There are five main primary activities: farming, fishing, forestry, mining and oil and natural gas drilling.
Employs millions of people worldwide and are the economic activities that formed the foundation of ancient economies.
Secondary Industry
Makes raw materials into goods, and employs, for example, bakes and car-factory works.
Also known as the manufacturing industry.
Manufacturing usually takes place in a factory, which could be located on a business park.
The products that are made include electrical items, cars, furniture and clothes and include industries such as oil refining and food processing or packaging.
Tertiary Industry
Sells goods or provides a service, and employs, for example, doctors, lawyers and bankers.
Also known as the service industry.
Those employed in tertiary activities sell or retail products manufactured by secondary industries to the public in shops such as supermarkets, department stores and high street chain stores.

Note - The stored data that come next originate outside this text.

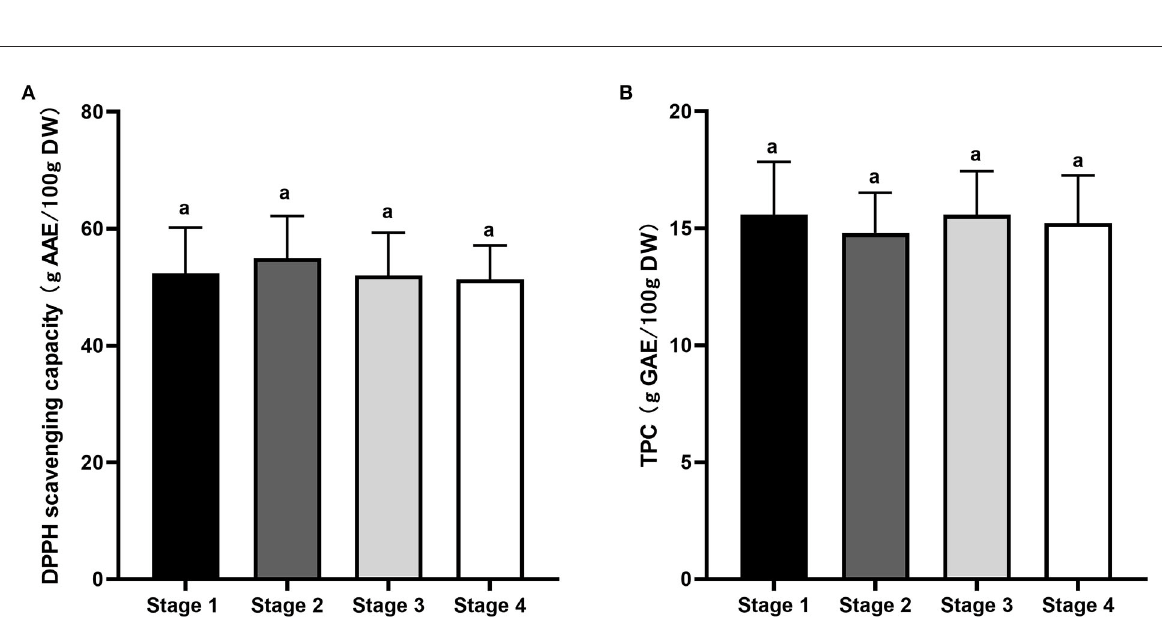
FIGURE6 (A) DPPH-free radical-scavenging capacity and (B) total phenolic content of Kakadu plum fruit at different maturity stages. Data are mean ± SE ( n = 6). DPPH-scavenging activity and TPC are expressed as ascorbic acid equivalent (g AAE/100g DW) and gallic acid equivalent per 100g dry sample (g GAE/100g DW), respectively. Different letters indicate the significant differences at p ≤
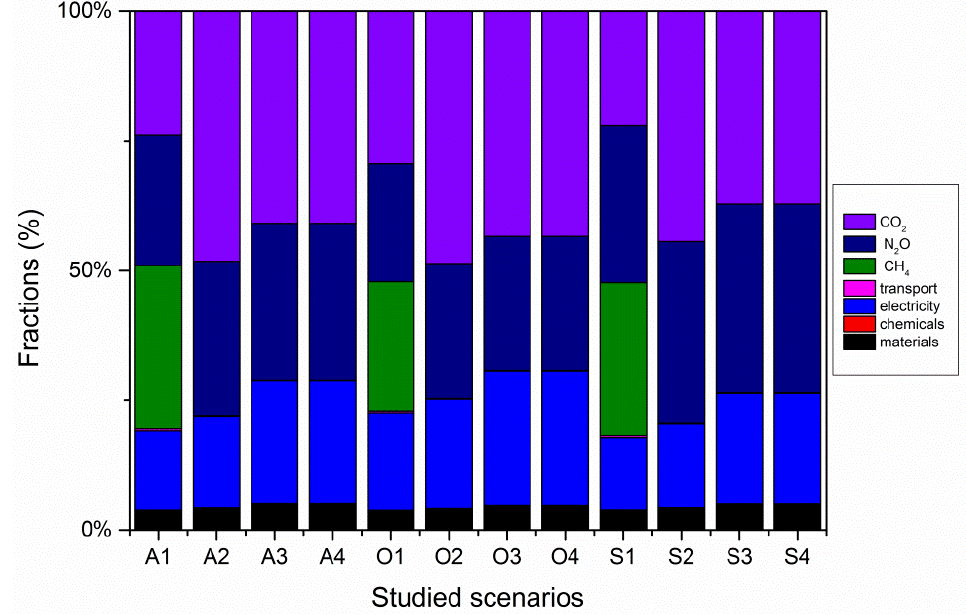
Figure 3. Proportions of different sources for GHG emissions of wastewater and sludge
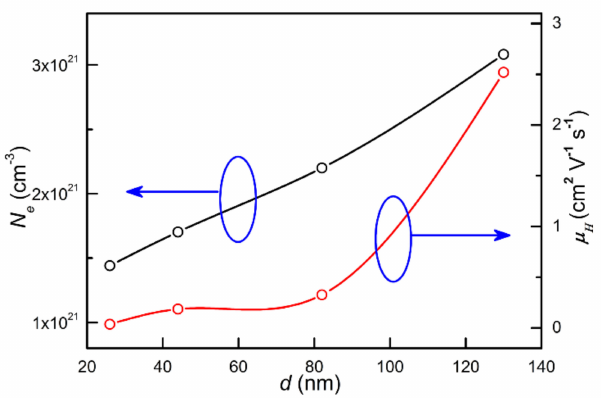
Figure 7. The electron carrier concentration and electron mobility dependence of the thickness for all derived CrN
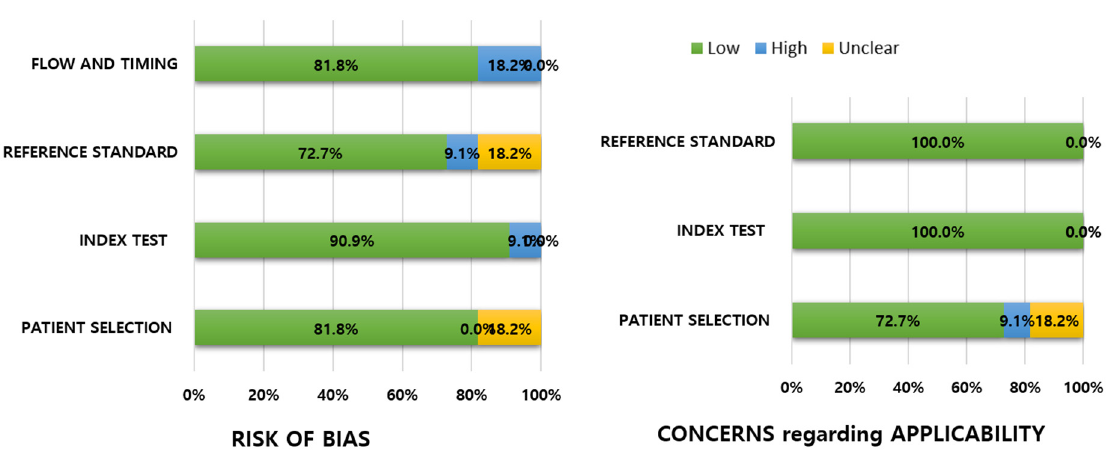
Figure 2. Grouped bar charts showing risk of bias and concern for applicability of 11 included studies assessed using Quality Assessment of Diagnostic Accuracy Studies-2 domains.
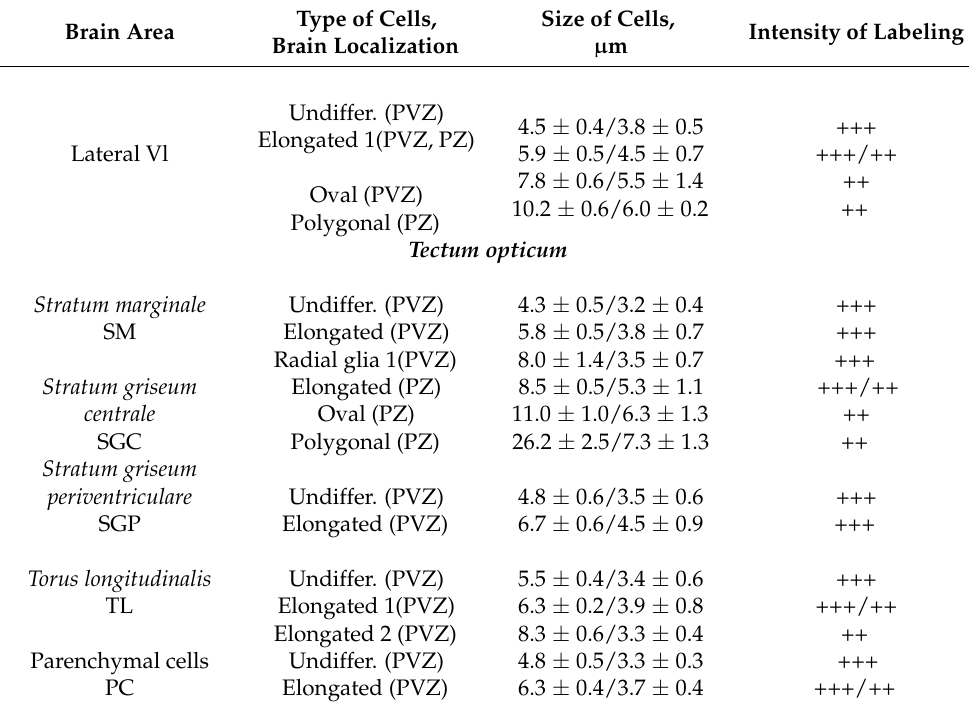
Table 4. Cont. Brain Area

Tertiary workers can also provide services to the public, including free services (paid by tax) such as the police, fire or health service, or private service such as entertainment, tourism or finance.
Quaternary Industry
Research and development into high-tech goods, which employs, for example, research scientists.
Also known as the knowledge-based industry.
Scientists research products such as medicines.
The information industries and consultancy are also sometimes included in this category.
Developing Countries (Low Income Countries, LIC)
Has a different employment structure to that if a developed country.
Many more people work in primary activities, such as subsistence farmers or in mining or fishing.
Secondary industry has increased over the last 50 years as companies have taken advantage of the cheaper labour in developing countries to decrease their costs and increase their profits.
Due to fewer education facilities the majority of the population may not possess the skills required for employment in tertiary industries.
As the population is poor, it is less able to afford tertiary products and services, resulting in a reduced market for these services.
Developed Countries (High Income Countries, HIC)
Less people work in primary activities as mechanisation has meant that less workers are required in the agricultural and mining industries. Also, much food is imported into developed countries.
Many people work in tertiary activities as the population has disposable income to spend on leisure and services, and in shops.
More taxes are collected by the government which means that more doctors, nurses, teachers can be employed.
More people employed in quaternary industries as more money is available for research and development. Due to the education facilities people posses the skills required for employment.